India’s growth outlook is faced with fresh headwinds after the US sharply increased tariffs on Indian exports to 50 per cent. Morgan Stanley said that the development could trim as much as 80 bps from GDP growth over the next year if tariffs persist over a longer period of time. However, it added, if downside risks persist, policy support is anticipated to step up to bolster domestic growth conditions.

US President Donald Trump, on August 6, signed an executive order imposing an additional 25 per cent tariff on imports from India, in response to India “directly or indirectly” importing oil from Russia. This is over and above the 25 per cent tariff on Indian imports that was imposed on July 31, taking the cumulative duty rate to 50 per cent. The new tariff will apply from 21 days after the announcement. However, goods already in transit and cleared by US customs before Sep 17 will be exempt.

In FY25, India’s total exports to the US stood at $86.5 billion (2.2 per cent of GDP). The original  25 per cent tariff and the additional penalty are both applicable on 67 per cent of India’s exports to the US, which translates to $58 billion (1.5 per cent of GDP).

US tariff: Impact assessment

Morgan Stanley’s sensitivity analysis, using its global input–output model, estimated that if all exports are subject to a 50 per cent tariff rate, the direct impact on growth is likely to be 60 bps while the indirect impact could be of a similar magnitude, over a period of 12 months. Applying the same model to the 67 per cent of non-exempted goods, Morgan Stanley said, the direct impact could be 40 bps while the indirect impact could be of the same magnitude, taking the total impact to 80 bps over the 12 months period. 

It is worth noting here that the sensitivity analysis does not take into account mitigating factors such as domestic policy response and export market diversification.

US tariff: Possible policy response

Now again, if tariffs persist at 50 per cent for a period of 12 months, Morgan Stanley, while reiterating  downside risks of 40-80 bps, anticipated policy support to step up in order to bolster domestic growth conditions. 

Upasana Chachra, Chief India Economist, Morgan Stanley, said, “On the monetary policy front, we expect RBI to undertake further rate easing, with potentially two additional rate cuts (25 bps each), over and above the 25 bps rate cut pencilled in our base case.” Moreover, she added, the central government too is likely to pause the fiscal consolidation and potentially allow capital spending to increase to support domestic demand.
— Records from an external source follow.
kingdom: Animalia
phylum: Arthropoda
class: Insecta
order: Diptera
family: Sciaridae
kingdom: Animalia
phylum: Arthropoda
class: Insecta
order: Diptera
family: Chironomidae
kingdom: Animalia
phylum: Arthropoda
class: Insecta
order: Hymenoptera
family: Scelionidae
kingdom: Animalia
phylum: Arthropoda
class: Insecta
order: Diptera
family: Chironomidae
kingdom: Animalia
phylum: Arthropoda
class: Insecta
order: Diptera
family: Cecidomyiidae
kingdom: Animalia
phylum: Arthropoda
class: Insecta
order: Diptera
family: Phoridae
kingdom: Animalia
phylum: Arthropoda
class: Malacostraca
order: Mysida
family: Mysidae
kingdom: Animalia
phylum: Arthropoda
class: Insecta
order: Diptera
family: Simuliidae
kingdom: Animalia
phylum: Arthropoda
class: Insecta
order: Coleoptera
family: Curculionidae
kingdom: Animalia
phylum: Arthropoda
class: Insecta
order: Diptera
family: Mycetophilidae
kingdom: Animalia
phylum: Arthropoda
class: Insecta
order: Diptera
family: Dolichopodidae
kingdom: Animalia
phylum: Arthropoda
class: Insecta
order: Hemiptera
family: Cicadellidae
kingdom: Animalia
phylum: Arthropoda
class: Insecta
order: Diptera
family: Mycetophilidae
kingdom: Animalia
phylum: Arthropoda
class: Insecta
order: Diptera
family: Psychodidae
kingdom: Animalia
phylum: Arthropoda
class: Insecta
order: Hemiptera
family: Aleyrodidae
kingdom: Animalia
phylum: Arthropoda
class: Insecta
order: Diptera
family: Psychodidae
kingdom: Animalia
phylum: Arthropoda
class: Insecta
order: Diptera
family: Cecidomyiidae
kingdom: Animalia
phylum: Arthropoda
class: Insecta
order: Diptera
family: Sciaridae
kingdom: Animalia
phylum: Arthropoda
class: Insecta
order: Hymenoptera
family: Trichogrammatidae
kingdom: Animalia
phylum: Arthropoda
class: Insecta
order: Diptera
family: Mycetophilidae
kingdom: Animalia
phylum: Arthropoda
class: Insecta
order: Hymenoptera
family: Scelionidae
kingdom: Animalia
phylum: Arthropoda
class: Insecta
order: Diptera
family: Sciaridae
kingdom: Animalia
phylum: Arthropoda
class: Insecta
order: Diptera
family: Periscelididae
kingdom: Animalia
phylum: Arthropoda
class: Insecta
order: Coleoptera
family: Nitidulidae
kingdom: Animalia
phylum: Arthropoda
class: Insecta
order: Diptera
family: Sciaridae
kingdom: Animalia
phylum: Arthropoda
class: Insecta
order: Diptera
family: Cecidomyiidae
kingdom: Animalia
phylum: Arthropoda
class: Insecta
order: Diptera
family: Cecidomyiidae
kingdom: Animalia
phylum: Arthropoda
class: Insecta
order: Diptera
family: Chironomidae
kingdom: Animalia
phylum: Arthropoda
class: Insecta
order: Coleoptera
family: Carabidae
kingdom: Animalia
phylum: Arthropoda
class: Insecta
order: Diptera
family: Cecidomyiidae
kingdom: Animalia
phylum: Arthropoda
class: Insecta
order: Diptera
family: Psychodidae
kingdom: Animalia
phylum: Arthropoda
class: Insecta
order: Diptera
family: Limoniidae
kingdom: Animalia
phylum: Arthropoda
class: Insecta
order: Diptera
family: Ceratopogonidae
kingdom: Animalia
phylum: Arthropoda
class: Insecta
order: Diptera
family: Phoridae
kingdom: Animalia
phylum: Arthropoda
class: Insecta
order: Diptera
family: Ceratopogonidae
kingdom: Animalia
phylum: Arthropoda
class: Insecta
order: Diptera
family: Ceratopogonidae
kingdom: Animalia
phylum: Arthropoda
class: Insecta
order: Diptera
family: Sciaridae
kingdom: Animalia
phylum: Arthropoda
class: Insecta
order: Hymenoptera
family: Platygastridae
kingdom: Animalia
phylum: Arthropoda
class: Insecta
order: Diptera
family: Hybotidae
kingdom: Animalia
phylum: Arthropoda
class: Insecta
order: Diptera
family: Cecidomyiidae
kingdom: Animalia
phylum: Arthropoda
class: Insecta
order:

US tariff: Key monitorables 

Upasana Chachra further added that going forward, the sixth round of India–US trade negotiations, scheduled for August 25, will be closely watched alongside geopolitical developments and high frequency growth data. 

“We will closely monitor export growth and domestic demand data for spillover impact, along with any incremental policy response,” she added. 

US tariff: Crude imports at the core of the dispute?

The US president, time and again, has mentioned that the additional tariff on India is in response to New Delhi importing oil from Russia. Is it just this? A government source had earlier told CNBC TV18 that buying Russian oil may not be the only reason for Trump’s hefty tariff on India, while maintaining that the Indian oil companies have been increasingly buying oil from the US in recent months.

To put things in perspective, in FY25, India imported 1.77 billion barrels of crude worth $141 billion with net oil imports of 1.67 billion barrels. Russian crude accounted for 640 million barrels—36 per cent of total imports—offering an estimated $2-3 per barrel discount to the Dubai benchmark. Before 2022, Indian crude sourcing from Russia was limited and skewed towards the Middle East and Nigeria.

So far in FY26, India has been importing about 1.5 million barrels per day from Russia. Thanks to $18 billion invested in refinery hardware over the past decade, refiners have the capacity to switch these barrels to alternative sources such as Canada, Iraq, and Latin America. However, Morgan Stanley cautioned that Russian crudes typically yield more diesel than other options, making substitution less straightforward.

“If India stops sourcing from Russia it will have consequences for the global energy landscape with implications for India’s current account deficit, albeit unlikely to change short-term fuel pump prices,’’ Upasana Chachra concluded.